(DATA SUPPLIED):

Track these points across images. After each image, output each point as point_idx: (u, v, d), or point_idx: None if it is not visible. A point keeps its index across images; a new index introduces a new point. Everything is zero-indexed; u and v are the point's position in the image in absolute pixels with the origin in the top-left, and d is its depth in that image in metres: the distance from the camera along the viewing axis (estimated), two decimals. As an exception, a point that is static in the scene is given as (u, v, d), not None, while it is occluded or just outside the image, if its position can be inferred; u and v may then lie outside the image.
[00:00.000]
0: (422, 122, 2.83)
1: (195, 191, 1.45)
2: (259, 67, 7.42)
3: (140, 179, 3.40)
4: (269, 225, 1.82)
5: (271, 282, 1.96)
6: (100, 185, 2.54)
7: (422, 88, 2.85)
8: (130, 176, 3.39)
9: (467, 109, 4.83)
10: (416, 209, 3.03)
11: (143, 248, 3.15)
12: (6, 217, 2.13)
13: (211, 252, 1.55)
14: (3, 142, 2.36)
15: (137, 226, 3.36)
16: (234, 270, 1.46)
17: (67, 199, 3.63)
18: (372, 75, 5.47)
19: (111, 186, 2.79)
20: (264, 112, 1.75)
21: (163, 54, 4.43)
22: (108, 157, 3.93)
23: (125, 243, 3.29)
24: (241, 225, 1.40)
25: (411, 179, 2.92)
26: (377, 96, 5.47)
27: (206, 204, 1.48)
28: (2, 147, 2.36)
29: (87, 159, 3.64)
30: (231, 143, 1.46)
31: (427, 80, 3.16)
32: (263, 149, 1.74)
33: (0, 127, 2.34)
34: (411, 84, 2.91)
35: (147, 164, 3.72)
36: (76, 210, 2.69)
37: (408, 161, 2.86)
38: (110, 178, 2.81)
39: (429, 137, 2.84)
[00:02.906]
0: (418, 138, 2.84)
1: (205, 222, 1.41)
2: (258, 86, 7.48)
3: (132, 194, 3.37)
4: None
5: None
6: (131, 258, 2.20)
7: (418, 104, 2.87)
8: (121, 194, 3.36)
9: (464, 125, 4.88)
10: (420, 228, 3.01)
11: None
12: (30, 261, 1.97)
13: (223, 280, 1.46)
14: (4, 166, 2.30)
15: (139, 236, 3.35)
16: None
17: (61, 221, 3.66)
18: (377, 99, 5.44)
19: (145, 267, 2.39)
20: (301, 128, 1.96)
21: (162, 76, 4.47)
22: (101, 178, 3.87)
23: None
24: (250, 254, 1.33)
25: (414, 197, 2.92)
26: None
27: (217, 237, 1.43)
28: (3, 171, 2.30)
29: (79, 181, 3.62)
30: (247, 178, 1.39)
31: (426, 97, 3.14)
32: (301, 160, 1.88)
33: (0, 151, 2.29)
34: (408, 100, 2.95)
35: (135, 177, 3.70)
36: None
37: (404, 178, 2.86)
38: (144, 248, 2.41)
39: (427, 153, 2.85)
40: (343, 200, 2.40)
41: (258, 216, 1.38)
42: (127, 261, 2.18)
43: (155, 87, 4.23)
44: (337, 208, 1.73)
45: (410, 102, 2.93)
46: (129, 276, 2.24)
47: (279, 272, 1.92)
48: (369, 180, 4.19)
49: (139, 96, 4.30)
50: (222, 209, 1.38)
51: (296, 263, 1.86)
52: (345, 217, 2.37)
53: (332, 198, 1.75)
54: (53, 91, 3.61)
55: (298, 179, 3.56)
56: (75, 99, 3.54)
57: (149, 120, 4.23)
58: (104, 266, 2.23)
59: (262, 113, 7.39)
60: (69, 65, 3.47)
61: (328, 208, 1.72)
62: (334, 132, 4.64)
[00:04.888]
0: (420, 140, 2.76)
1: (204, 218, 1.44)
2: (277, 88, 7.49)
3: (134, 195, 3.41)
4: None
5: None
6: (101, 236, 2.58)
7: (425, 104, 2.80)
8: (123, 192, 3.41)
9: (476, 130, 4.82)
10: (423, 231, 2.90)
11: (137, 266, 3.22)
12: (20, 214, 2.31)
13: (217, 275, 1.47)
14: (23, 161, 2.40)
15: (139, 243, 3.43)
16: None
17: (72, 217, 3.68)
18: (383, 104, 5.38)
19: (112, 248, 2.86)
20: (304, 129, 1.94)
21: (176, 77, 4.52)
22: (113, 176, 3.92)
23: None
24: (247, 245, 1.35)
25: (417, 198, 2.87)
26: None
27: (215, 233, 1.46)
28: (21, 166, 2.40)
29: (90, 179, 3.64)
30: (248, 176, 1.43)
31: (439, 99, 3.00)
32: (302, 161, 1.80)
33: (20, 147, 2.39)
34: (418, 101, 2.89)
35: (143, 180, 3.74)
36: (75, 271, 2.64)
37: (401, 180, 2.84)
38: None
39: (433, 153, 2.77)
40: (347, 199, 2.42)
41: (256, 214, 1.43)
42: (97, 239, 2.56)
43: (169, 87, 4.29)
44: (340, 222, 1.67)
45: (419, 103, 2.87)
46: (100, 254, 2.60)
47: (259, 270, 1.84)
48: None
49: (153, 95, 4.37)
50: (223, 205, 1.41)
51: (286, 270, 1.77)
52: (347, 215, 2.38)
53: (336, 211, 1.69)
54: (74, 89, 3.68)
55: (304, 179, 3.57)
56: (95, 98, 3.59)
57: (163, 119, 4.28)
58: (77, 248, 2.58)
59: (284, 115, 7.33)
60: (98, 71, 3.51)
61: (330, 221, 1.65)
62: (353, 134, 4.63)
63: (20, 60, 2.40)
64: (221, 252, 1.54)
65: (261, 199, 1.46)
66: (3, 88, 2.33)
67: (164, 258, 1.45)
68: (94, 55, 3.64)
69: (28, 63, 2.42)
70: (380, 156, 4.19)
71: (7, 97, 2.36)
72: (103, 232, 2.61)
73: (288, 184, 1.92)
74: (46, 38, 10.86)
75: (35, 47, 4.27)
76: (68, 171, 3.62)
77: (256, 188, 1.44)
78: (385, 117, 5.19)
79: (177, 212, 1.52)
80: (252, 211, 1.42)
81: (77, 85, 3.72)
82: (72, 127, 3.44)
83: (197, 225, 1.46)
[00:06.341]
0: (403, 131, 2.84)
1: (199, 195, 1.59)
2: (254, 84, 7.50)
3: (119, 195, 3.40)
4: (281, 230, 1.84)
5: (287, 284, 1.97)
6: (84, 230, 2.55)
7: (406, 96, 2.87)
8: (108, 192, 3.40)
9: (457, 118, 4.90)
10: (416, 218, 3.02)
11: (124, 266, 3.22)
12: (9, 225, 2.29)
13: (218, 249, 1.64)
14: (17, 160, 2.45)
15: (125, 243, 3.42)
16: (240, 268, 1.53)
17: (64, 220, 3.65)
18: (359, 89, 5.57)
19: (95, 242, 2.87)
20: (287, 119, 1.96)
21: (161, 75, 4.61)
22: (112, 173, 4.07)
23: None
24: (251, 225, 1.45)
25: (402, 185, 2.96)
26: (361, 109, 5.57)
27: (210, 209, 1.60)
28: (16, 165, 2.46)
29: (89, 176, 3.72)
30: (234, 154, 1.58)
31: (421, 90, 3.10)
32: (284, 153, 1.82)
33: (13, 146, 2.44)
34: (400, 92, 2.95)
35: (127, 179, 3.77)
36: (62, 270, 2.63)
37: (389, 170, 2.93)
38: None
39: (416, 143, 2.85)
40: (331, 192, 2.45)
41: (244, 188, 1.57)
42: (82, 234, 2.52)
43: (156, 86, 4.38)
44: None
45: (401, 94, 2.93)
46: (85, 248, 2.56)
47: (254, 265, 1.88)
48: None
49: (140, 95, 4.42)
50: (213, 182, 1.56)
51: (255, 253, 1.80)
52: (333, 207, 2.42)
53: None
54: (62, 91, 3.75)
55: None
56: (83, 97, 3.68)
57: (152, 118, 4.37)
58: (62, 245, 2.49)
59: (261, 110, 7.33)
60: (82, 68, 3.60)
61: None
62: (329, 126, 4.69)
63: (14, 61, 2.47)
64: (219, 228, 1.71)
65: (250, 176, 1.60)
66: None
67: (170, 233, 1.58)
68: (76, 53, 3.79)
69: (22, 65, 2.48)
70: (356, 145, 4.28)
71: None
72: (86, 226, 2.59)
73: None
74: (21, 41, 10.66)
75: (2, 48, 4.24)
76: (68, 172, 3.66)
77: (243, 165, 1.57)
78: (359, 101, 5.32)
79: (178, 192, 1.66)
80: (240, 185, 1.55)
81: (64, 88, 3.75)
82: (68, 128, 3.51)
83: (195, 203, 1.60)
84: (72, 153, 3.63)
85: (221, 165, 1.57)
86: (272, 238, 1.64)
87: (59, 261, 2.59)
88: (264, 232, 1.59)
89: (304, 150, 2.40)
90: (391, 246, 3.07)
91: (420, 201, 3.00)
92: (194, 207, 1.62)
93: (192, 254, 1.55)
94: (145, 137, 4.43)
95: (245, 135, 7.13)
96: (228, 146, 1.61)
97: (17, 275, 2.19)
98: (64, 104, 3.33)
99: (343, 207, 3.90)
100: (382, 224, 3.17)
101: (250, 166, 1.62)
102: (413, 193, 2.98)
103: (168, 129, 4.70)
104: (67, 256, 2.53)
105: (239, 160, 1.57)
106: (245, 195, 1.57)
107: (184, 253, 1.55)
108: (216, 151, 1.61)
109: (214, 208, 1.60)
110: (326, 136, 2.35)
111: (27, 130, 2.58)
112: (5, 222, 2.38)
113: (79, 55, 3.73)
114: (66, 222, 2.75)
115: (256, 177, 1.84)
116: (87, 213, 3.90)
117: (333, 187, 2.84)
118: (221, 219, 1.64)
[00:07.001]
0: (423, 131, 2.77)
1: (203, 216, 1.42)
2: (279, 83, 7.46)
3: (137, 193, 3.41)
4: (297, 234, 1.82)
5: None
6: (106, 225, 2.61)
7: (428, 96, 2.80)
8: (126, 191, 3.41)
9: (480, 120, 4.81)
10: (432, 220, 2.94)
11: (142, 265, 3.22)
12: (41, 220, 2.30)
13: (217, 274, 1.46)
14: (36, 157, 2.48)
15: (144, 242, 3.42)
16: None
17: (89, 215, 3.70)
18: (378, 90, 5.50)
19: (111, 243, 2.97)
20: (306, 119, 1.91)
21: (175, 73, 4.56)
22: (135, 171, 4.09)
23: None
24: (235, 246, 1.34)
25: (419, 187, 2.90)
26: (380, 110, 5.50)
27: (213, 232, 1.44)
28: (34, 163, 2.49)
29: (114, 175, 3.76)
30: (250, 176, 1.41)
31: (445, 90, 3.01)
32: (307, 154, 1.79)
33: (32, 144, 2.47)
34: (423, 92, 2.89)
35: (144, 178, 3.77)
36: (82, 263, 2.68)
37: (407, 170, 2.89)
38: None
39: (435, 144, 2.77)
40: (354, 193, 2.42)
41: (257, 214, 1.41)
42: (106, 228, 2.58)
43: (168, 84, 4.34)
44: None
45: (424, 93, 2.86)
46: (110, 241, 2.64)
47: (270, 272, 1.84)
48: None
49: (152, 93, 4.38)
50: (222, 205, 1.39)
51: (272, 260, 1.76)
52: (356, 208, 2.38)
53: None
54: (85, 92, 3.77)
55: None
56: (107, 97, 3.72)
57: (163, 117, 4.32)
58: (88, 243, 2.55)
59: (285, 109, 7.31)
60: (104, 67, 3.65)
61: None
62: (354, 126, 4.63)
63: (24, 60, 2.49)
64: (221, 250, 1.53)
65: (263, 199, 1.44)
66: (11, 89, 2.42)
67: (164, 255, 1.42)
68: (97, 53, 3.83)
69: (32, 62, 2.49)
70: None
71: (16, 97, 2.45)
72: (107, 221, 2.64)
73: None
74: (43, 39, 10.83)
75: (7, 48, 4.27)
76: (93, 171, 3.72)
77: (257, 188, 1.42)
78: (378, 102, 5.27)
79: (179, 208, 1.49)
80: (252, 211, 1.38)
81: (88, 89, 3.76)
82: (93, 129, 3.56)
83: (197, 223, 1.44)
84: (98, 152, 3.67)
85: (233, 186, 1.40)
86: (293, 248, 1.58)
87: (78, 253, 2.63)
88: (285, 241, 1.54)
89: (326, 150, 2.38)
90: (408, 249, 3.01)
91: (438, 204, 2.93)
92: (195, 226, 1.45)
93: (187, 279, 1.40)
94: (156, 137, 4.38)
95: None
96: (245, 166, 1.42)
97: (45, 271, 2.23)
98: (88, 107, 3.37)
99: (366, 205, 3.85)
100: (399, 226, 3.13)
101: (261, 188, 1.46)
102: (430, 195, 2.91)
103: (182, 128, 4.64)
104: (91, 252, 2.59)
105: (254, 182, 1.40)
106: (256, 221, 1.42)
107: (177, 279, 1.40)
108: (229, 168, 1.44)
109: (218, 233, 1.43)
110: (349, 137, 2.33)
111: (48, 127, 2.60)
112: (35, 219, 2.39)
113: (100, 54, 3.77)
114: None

(EXERCISE INSTRUCTIONS):
Nothing beyond the lines from the start of the entries through the line with "13: (211, 252, 1.55)" should appear. Repeat those lines exactly, both ends included.

(SOLUTION FOR THIS TASK):
Track these points across images. After each image, output each point as point_idx: (u, v, d), or point_idx: None if it is not visible. A point keeps its index across images; a new index introduces a new point. Everything is zero-indexed; u and v are the point's position in the image in absolute pixels with the origin in the top-left, and d is its depth in that image in metres: the distance from the camera along the viewing axis (estimated), two decimals. As an exception, a point that is static in the scene is given as (u, v, d), not None, while it is occluded or just outside the image, if its position can be inferred; u and v may then lie outside the image.
[00:00.000]
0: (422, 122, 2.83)
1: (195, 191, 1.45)
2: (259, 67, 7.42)
3: (140, 179, 3.40)
4: (269, 225, 1.82)
5: (271, 282, 1.96)
6: (100, 185, 2.54)
7: (422, 88, 2.85)
8: (130, 176, 3.39)
9: (467, 109, 4.83)
10: (416, 209, 3.03)
11: (143, 248, 3.15)
12: (6, 217, 2.13)
13: (211, 252, 1.55)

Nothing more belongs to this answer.